Another advantage of IQF technology is its ability to separate units of the products during freezing, which produces a higher quality product compared to block freezing. This is important for food sustainability, as the consumer can defrost and use the exact quantity needed.

A growing demand in IQF products is registered at global level due to the higher quality of these products and to the benefit of having separately frozen pieces. IQF is also a common pre-treatment for freeze-drying food because both processes preserve the size, taste and cell structure of the food better than methods such as traditional block freezing or air drying.

== Methods ==

There is a range of IQF technologies, but the main concept is to transport the product into the freezer with the help of a processing line belt or infeed shaker. Inside the freezer, the product travels through the freezing zone and exits the other side. Product transport inside the freezer uses different technologies. Some freezers use transport belts similar to a conveyor belt. Others use bed plates that hold the product, and an asymmetrical movement makes the plate advance by itself through the freezer. There are two main IQF technologies: mechanical IQF freezers and cryogenic IQF freezers.

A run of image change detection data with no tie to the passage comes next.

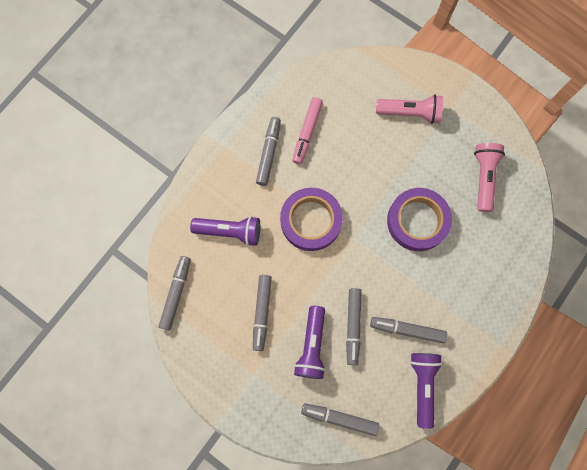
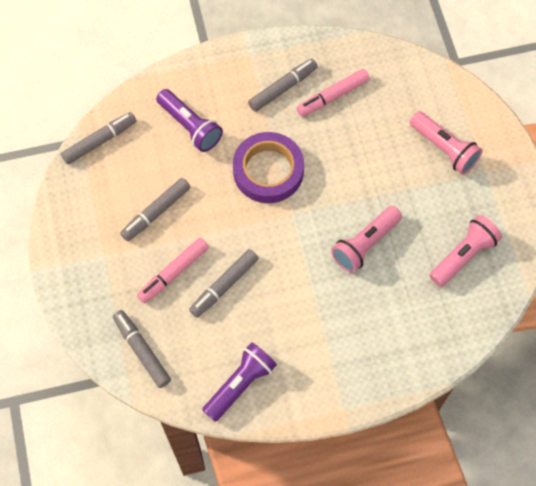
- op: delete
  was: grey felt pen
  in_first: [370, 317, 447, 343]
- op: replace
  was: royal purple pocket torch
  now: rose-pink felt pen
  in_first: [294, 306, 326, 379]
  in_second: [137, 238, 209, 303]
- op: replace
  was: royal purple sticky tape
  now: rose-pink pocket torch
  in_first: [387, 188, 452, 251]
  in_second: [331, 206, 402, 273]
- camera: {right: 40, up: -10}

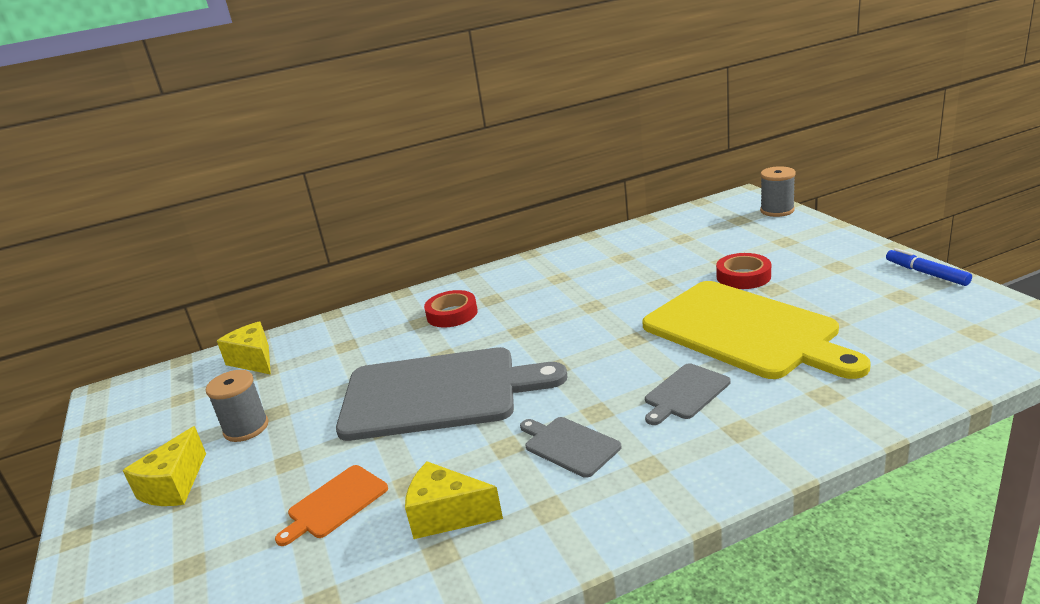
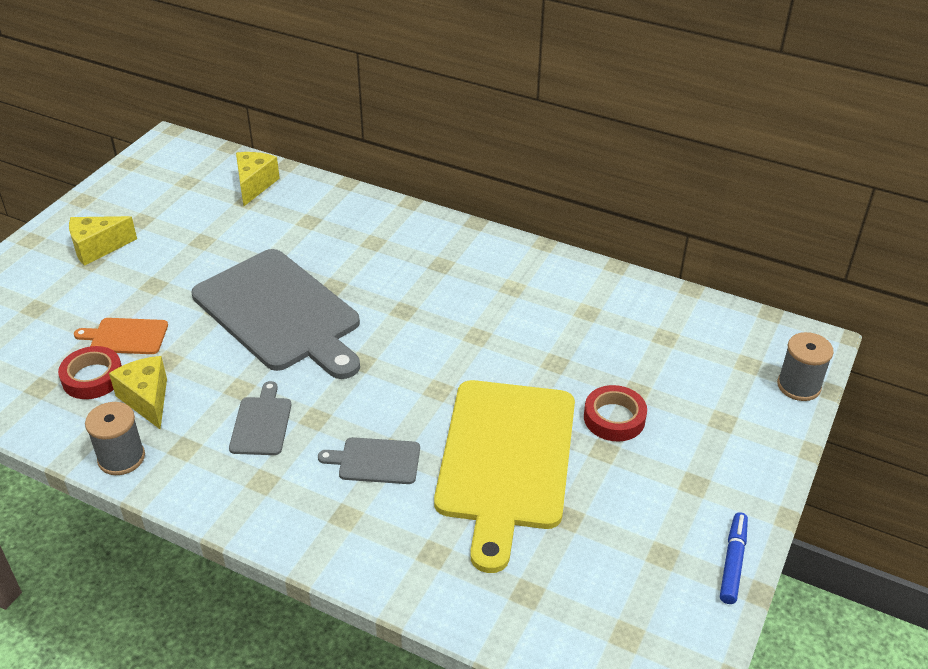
- op: move
  was: grey spool
  in_first: [206, 370, 269, 442]
  in_second: [85, 402, 145, 475]
- op: move
  was: crimson sticky tape
  in_first: [424, 290, 478, 327]
  in_second: [58, 346, 122, 399]
- camera: {right: 45, up: 15}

Mechanical IQF freezers work on the principle of cold air circulation, which flows from underneath the bed plate or transport belt with the help of fans. The cold airflow passes through the pieces of product in circular motions while the product is also advancing through the freezer towards the exit. The design and efficiency of this type of IQF freezers varies among manufacturers who seek to find the perfect balance of aerodynamics for an optimal freezing result. This technology has seen impressive improvements and developments during the past 20 years, being suited for an increasing range of products.

Cryogenic IQF freezers immerse the product in liquid nitrogen at very low temperatures, freezing it rapidly while continuously moving the product to avoid block or lump formation. Although this method shows good freezing results, it might lead to higher processing costs per weight of product due to the cost of the liquid nitrogen required.